Der grundsätzliche Denkfehler, der ein solches Chaos hervorbringt, ist die Verknüpfung von Innovationsprojekten mit dem Kassenwettbewerb. Da alle gesetzlichen Krankenkassen dasselbe Leistungsangebot aufweisen, wollen sie sich in Projekten mit originell klingenden Namen einen Wettbewerbsvorteil verschaffen. Aber wenn sich ein solches Projekt tatsächlich einmal auf regionaler Ebene oder für eine einzelne Kasse bewährt haben sollte, will es natürlich die andere Region oder die konkurrierende Kasse auf keinen Fall übernehmen, sondern versucht vielmehr, mit eigenen Projekten eigene Werbe-Schlagzeilen zu produzieren.
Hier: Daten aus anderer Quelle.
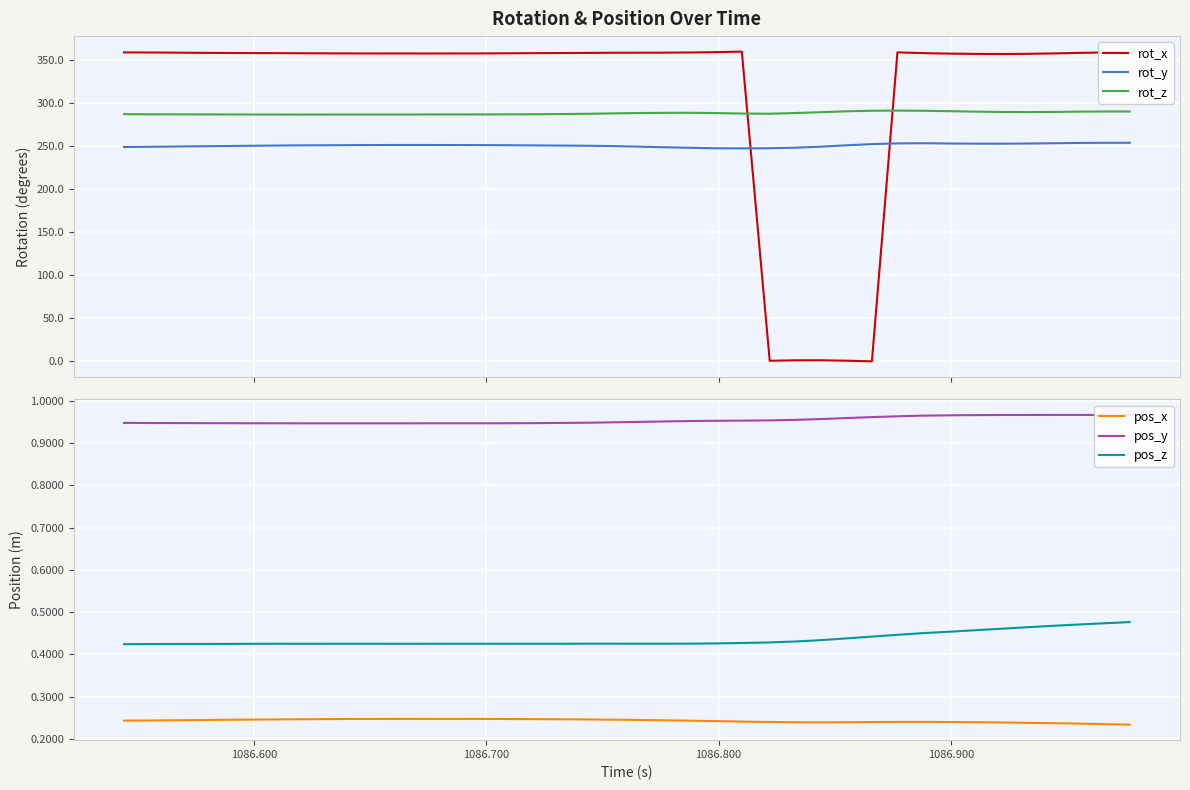

True or false: pos_z and pos_x intersect in this chart.

False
Donald Trump hat gezeigt, dass ein derart in sich pervertiertes System nur geheilt werden kann, indem man auf rigorose Weise den finanziellen Stecker zieht. Denn mit dem Austritt der USA aus der Weltgesundheitsorganisation (WHO) brechen die absurden Weltregierungsphantasien dieser komplett dysfunktionalen Truppe wie ein Kartenhaus in sich zusammen.
Das mondäne Genf wird es überleben, wenn dort deswegen bald Tausende von hochdotierten Stellen abgebaut und ein paar Ferraris weniger die Straßen kreuzen werden. Und der WHO wird durch die erzwungene Radikalschrumpfung die Möglichkeit gegeben, als einfache technische Agentur der UNO zu ihren Wurzeln zurückzukehren. Und auch in einem anderen Bereich wird sich die Kappung finanzieller Mittel segensreich für die gesamte Weltgemeinschaft auswirken.
Denn Donald Trump und Robert F. Kennedy entziehen auch der gefährlichen Gain-of-Function-Forschung in den USA das Geld. Während überall noch diskutiert wird, ob diese „Forschung“, was die wahrscheinlichste These ist, durch einen Labor-Unfall in Wuhan die Katastrophe der Corona-Pandemie ausgelöst hat, wurden durch die Trump-Administration einfach Fakten geschaffen, damit ein vergleichbares weltweites Armageddon sich nicht wiederholen kann.
Diese Art entschlossenen politischen Handelns sollte auch in Deutschland Schule machen. Zum Beispiel indem man dem seit Jahren staatlich geförderten NGO-Wildwuchs, der unter dem Deckmantel angeblicher „Demokratie-Förderung“ tatsächlich einem links-grünen Vernichtungsfeldzug gegen Meinungsfreiheit und Demokratie dient, sofort jegliche finanzielle Unterstützung entzieht.
Denn wenn die Zehntausende staatlich finanzierter NGO-Aktivisten keine Zeit mehr haben, im Auftrag der Regierung auf den Straßen eine „Zivilgesellschaft“ im Kampf gegen die parlamentarische Opposition zu simulieren, sondern einer geregelten Tätigkeit nachgehen müssen, würde das nicht nur die Demokratie stärken und den Staatshaushalt entlasten, sondern auch die Beitragseinnahmen der Krankenkassen erhöhen.
Dr. med. Lothar Krimmel, Facharzt für Allgemeinmedizin, war von 1992 bis 2000 Geschäftsführer der Kassenärztlichen Bundesvereinigung.